From Simon's beekeeping blog. Comments are welcome via email.


Earlier this week, the presence of European Foul Brood in Bristol (35km away) was reported on the BBC's Farming Today. This came along with a request from the government for beekeepers to sign up to the National Bee Unit's Beebase to assist them in tracking outbreaks and to receive outbreak alerts. The BBKA added that collected swarms should be isolated, fed, and left to go through one cycle of brood, so that it can be checked for infection. Having been involved in destroying two infected colonies in the past — definitely not the happier side of beekeeping — I'm very keen to be able to say that the colony is free of disease.

Balancing this with the need to leave them alone, I've decided to aim for next Wednesday for my first proper inspection of the hive. Of course, I want to check they're still there, so I've been down to the hive a couple of times this week. I've replaced their mountain of supermarket fondant with some 1:1 syrup in a rapid feeder. I've also put up some willow screening along one side of the apiary to both shield the bees from the wind and to obscure the view from the nearby road. Amazingly, beehive theft is a thing, and it's increasingly becoming a thing.

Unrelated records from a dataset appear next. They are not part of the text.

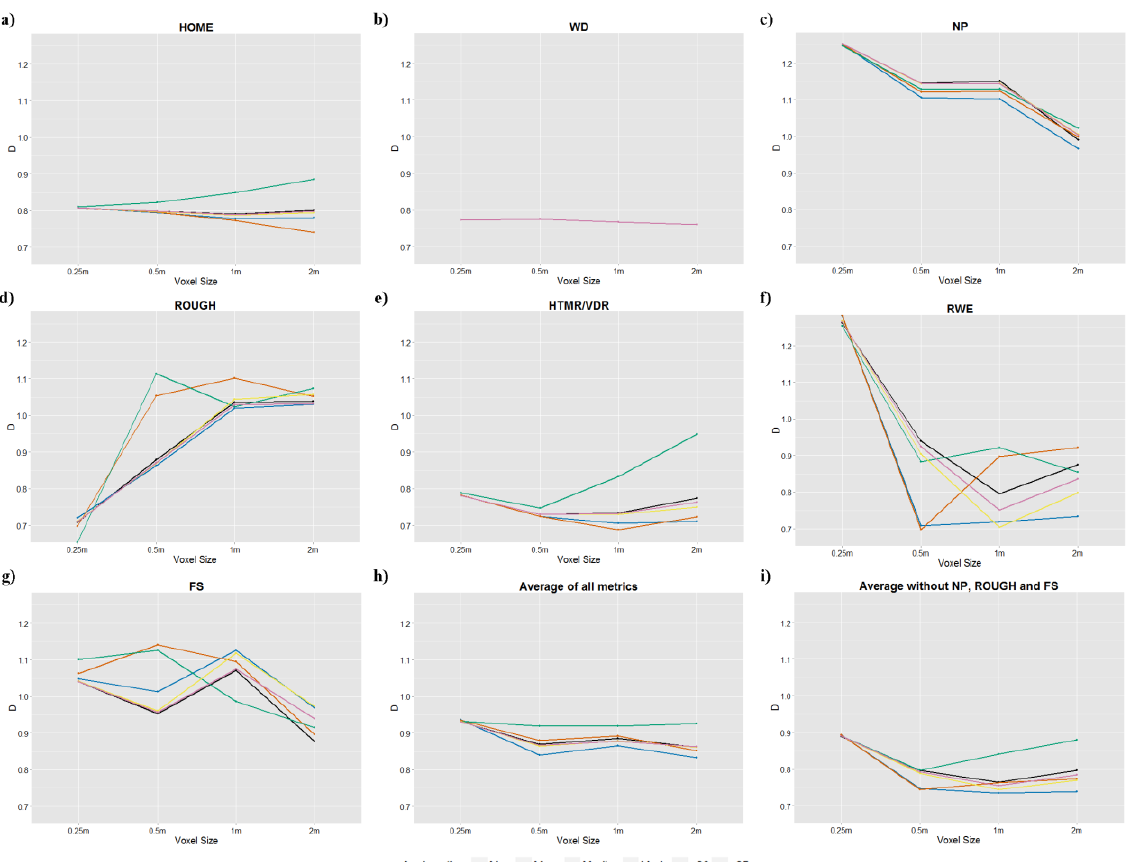
Figure 5. Graphs displaying the average of differences between standardised paired samples for each LiDAR full-waveform metric: ( a ) HOME, ( b ) WD, ( c ) NP, ( d ) ROUGH, ( e ) HTMR/VDR, ( f ) RWE, ( g ) FS, ( h ) average of all metrics differences between standardised paired samples for each testing set, ( i ) represents the same as h ) but without including NP, ROUGH and FS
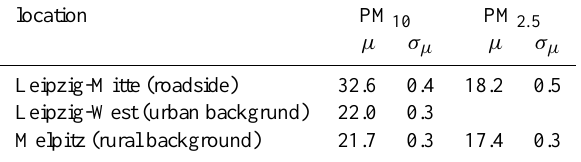
Table 2. Number of exceedances per year of the daily limit value for PM 10 . The number of valid measurement days is added in brack-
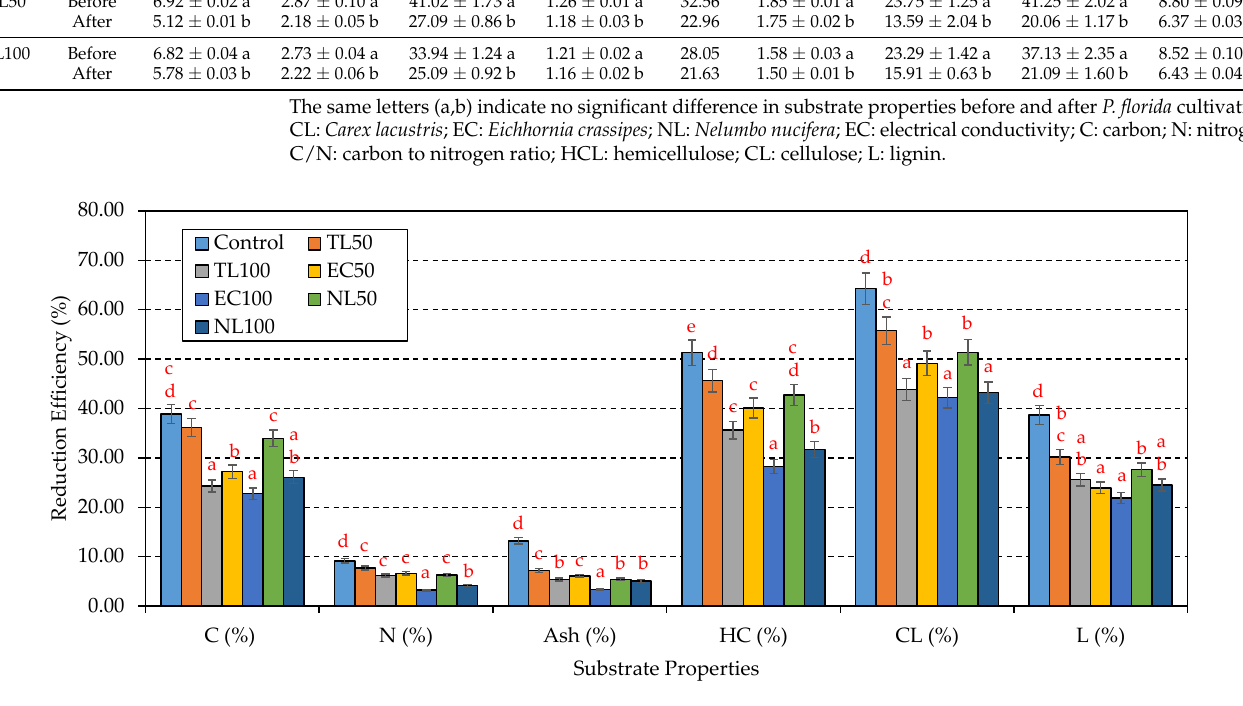
Table 1. Changes in properties (mean ± SD of five replicates) of wetland plant biomass-based sub- strates before and after P. florida cultivation.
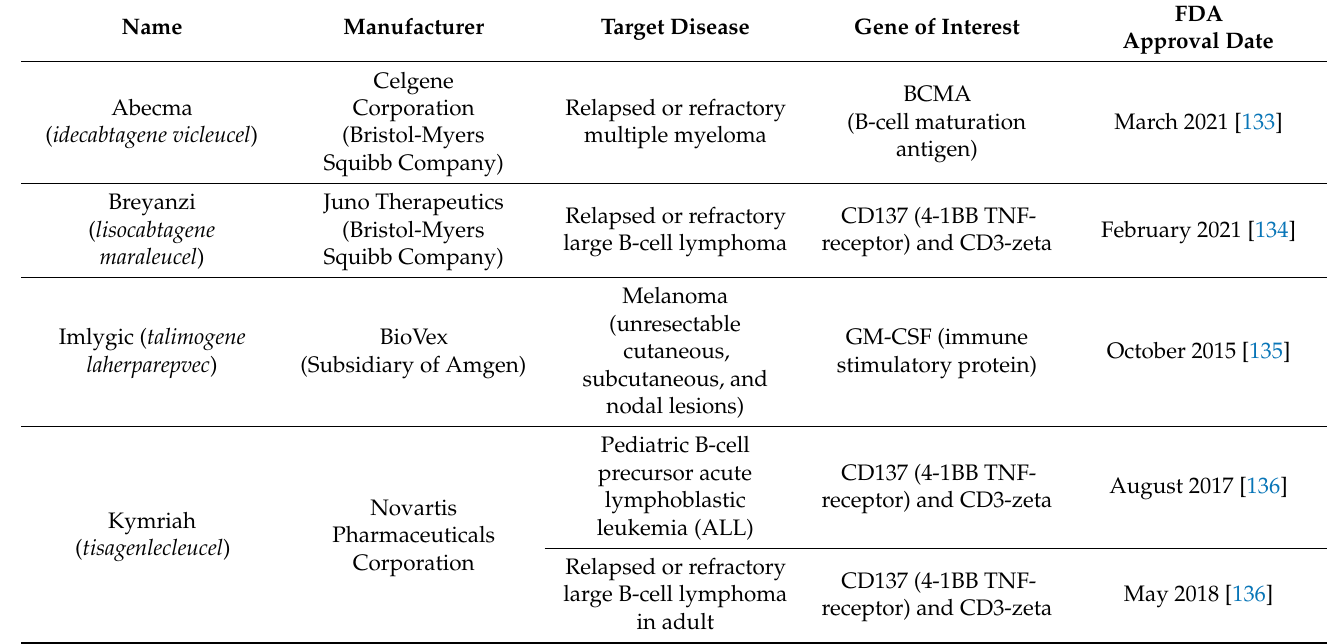
Table 2. Commercially Available Gene Therapies in the U.S. in Alphabetical Order (2021)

Finally, I've started following the work of OpenBeeLab, a free and open-source research programme based around bees, via their IRC channel #openbeelab. OpenBeeLab run projects like OpenHiveManager, a tool to manage and monitor beehives, and art projects which produce 'data, sculptures, exhibitions and sound'. Of most interest to me, though, was the OpenHiveScale (with an introductory video in French). It seems very nicely engineered. With this you can remotely track the production of honey, the strength of the colony, and check for signs of swarming or theft. The scale reports its data over GSM, LoRa, Sigfox, or plain old wifi, with 3 AA batteries lasting up to five years. The first production run is now sold out, but the scale is all open source and can be made (and repaired) at home from the supplied plans, with maybe a bit of help from your local hackspace. Other DIY remote beehive monitoring projects also specify construction details, for example BeeMonitor, Beep and Hiveeyes. There are many more out there, however, and the Hiveeyes project collects a long list of open source and DIY projects to look into.